Work request
Could you report every line from the entries that includes the word "architecture"?
——
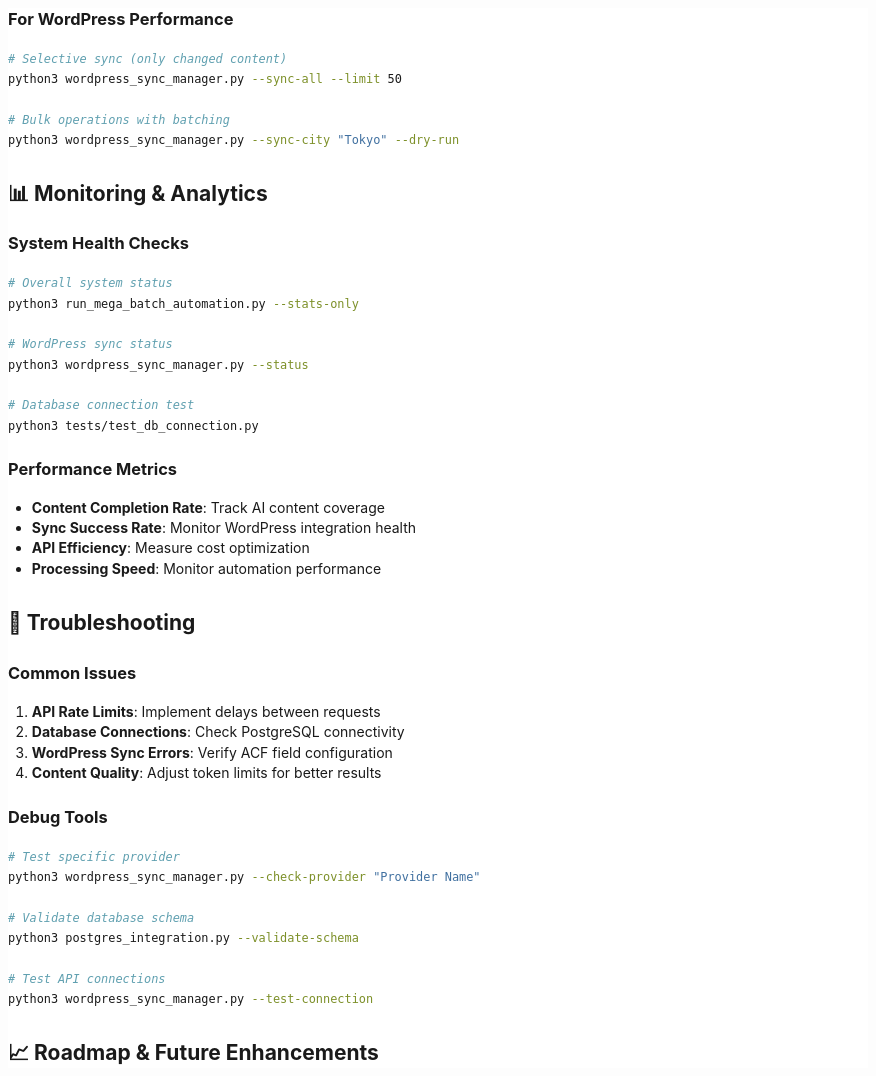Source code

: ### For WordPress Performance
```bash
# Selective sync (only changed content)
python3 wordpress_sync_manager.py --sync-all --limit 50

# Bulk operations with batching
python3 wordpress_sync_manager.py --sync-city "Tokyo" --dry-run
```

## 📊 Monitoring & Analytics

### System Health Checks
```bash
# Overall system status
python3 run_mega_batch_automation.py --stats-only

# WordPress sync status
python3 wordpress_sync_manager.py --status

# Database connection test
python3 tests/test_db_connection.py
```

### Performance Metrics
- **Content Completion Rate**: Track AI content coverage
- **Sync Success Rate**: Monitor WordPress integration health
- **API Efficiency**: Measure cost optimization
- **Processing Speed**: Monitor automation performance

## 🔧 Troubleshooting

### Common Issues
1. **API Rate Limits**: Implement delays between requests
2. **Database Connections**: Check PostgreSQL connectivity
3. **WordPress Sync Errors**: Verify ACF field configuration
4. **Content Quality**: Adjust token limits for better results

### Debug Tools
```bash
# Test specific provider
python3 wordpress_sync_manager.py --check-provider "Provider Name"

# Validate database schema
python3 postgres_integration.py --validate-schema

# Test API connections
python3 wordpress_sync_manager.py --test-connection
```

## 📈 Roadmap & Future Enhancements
——
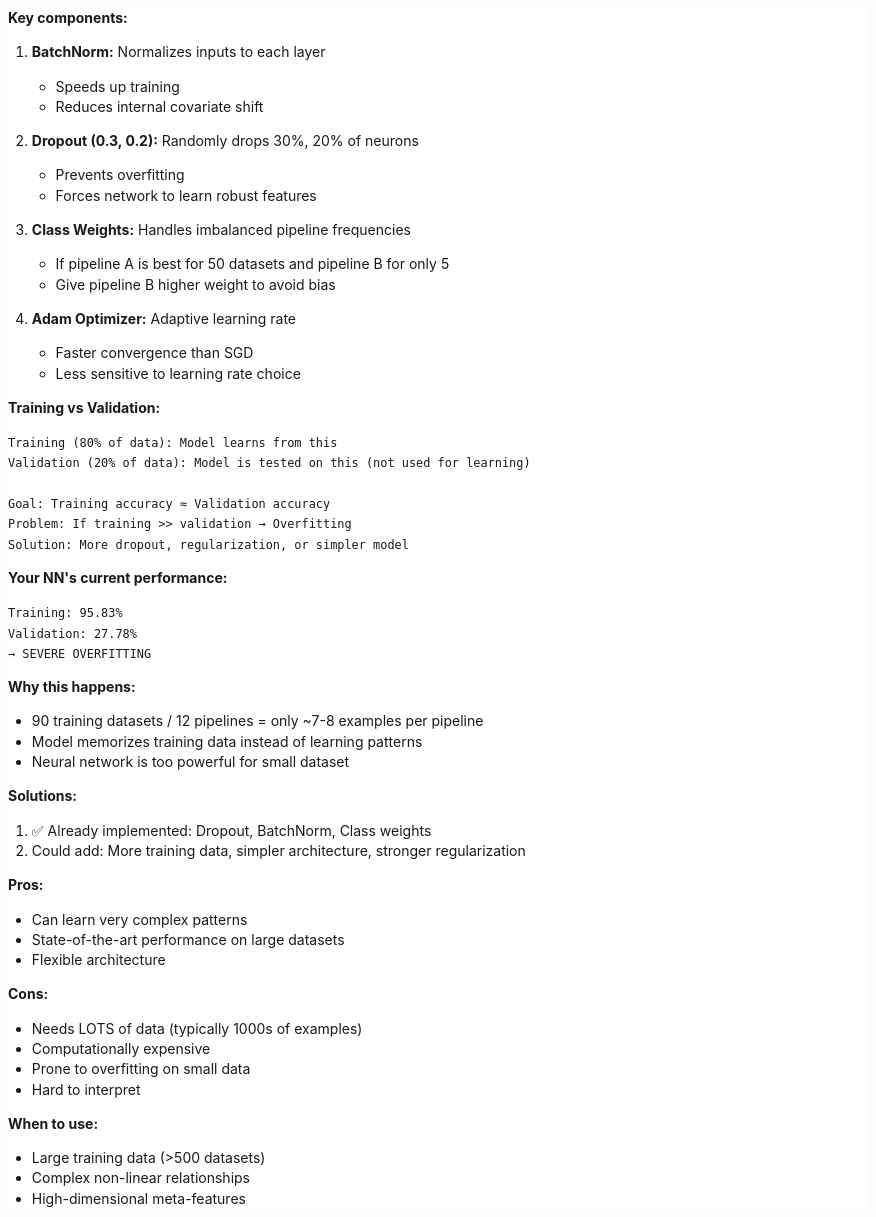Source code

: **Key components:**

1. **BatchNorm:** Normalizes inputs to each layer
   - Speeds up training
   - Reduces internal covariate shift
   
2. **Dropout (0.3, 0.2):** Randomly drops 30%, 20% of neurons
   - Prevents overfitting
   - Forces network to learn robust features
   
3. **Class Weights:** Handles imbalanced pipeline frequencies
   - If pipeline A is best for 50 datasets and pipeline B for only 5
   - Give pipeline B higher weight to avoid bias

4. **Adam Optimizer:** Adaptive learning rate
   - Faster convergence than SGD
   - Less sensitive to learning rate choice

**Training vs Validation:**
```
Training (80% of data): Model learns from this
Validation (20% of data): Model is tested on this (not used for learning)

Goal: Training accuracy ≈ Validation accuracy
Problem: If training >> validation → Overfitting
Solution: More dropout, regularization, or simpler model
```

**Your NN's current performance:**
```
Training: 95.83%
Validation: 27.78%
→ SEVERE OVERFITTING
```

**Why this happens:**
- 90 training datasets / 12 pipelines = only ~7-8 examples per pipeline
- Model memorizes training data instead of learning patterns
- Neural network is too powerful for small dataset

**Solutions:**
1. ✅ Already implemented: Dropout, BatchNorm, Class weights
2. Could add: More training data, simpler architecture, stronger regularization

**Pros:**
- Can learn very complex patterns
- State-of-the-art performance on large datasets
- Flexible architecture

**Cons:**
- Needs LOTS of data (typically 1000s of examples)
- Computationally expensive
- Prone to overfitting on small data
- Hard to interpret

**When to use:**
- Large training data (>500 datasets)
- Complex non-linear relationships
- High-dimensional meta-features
——
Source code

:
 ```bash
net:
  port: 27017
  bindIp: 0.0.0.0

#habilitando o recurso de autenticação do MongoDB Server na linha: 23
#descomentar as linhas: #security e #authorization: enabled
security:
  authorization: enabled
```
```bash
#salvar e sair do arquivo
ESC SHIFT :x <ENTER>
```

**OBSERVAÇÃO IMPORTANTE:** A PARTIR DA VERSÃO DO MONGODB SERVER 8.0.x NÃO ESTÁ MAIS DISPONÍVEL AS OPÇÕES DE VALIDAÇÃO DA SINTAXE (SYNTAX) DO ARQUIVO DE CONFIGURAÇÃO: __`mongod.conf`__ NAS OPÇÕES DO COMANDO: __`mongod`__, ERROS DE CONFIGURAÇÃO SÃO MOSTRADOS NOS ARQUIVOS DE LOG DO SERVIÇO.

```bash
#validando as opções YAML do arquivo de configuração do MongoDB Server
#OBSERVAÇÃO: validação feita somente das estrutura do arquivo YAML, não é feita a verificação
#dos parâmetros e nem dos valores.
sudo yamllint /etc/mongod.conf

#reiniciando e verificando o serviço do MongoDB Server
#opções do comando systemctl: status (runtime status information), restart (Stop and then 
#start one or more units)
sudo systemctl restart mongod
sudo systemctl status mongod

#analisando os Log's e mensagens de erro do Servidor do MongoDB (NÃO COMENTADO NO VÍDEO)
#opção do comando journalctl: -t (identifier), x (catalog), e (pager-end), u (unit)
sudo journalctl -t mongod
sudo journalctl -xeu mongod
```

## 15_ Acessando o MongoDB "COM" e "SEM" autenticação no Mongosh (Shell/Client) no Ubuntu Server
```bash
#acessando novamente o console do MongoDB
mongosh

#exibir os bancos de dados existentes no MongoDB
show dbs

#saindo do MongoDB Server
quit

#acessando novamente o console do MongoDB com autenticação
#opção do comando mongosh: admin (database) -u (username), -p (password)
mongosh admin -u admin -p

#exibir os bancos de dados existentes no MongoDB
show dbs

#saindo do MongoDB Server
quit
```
——
Expected answer
2. Could add: More training data, simpler architecture, stronger regularization
- Flexible architecture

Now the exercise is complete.